Could you please transcribe the data exactly, without the pictures?

Items from a dataset
=== Section Start ===

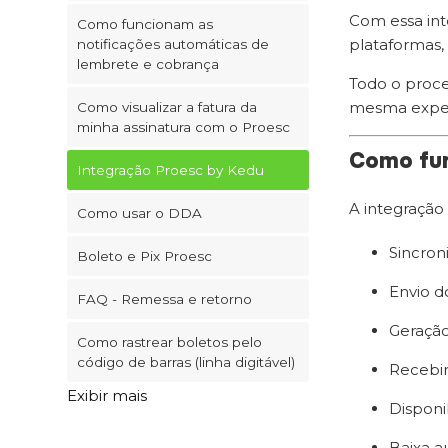
Com essa int
Como funcionam as
plataformas,
notificações automáticas de
lembrete e cobrança
Todo o proce
mesma experi
Como visualizar a fatura da
minha assinatura com o Proesc
Como fun
Integração Proesc by Kedu
A integração
Como usar o DDA
Sincron
Boleto e Pix Proesc
Envio d
FAQ - Remessa e retorno
Geração
Como rastrear boletos pelo
código de barras (linha digitável)
Recebim
Exibir mais
Disponib
Baixa a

=== Section End ===

== Solution to this exercise ==
Com essa int
Como funcionam as
plataformas,
notificações automáticas de
lembrete e cobrança
Todo o proce
mesma experi
Como visualizar a fatura da
minha assinatura com o Proesc
Como fun
Integração Proesc by Kedu
A integração
Como usar o DDA
Sincron
Boleto e Pix Proesc
Envio d
FAQ - Remessa e retorno
Geração
Como rastrear boletos pelo
código de barras (linha digitável)
Recebim
Exibir mais
Disponib
Baixa a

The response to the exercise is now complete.